Blood Supply of the Large Intestine
Receives blood from tributaries of the:
- Superior mesenteric artery
- Inferior mesenteric arteryVenous blood is collected in tributaries of the:
- Superior mesenteric vein
- Inferior mesenteric vein.
Rectal and Anal Anatomy
The rectum forms the last 6 in. of the digestive tract with:
- The Anal Canal: Final section containing longitudinal folds called anal columns.
- Anus: Exit point of the anal canal with keratinized epidermis similar to skin.Anal Sphincters:
- Internal Anal Sphincter: Circular muscle layer of muscularis externa; smooth muscle, not volitional.

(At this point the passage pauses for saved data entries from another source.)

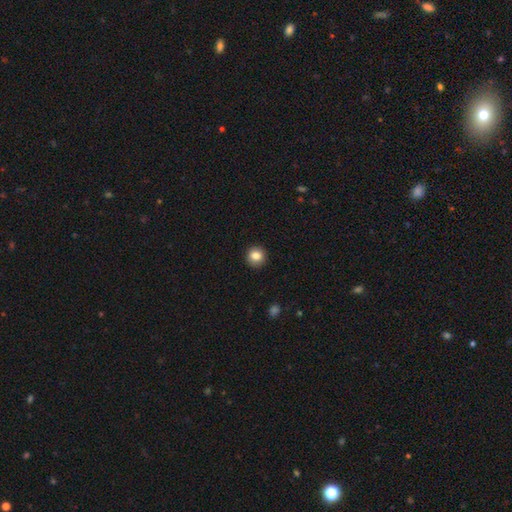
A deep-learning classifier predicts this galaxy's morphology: smooth 84%, star or artifact 10%, featured or disk 6%. Down the decision tree: how rounded — round (92%); merging — none (92%).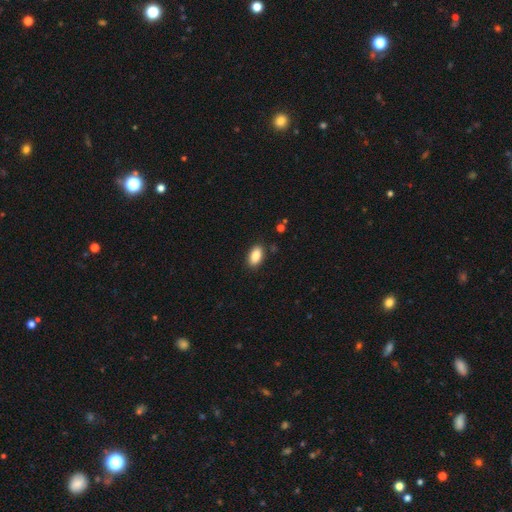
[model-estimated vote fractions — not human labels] smooth 88%, star or artifact 7%, featured or disk 5%. Down the decision tree: how rounded — in between (92%); merging — none (88%).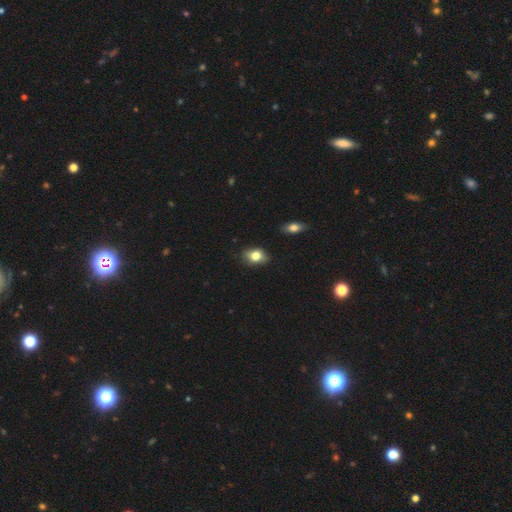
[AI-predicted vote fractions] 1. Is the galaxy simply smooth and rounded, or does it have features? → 77% smooth, 13% featured or disk, 9% star or artifact.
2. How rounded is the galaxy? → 69% in between, 29% round, 2% cigar-shaped.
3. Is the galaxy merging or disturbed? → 80% none, 15% minor disturbance, 3% major disturbance, 2% merger.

- External Anal Sphincter: Encircles the distal portion of the anal canal; skeletal muscle fibers under voluntary control.
Vitamins Produced in the Large Intestine
Important vitamins synthesized include:
- Vitamin K (fat soluble): Essential for synthesizing clotting factors like prothrombin.
- Biotin (water soluble): Important for glucose metabolism.
- Vitamin B5 (pantothenic acid, water soluble): Required for steroid hormone and neurotransmitter manufacture.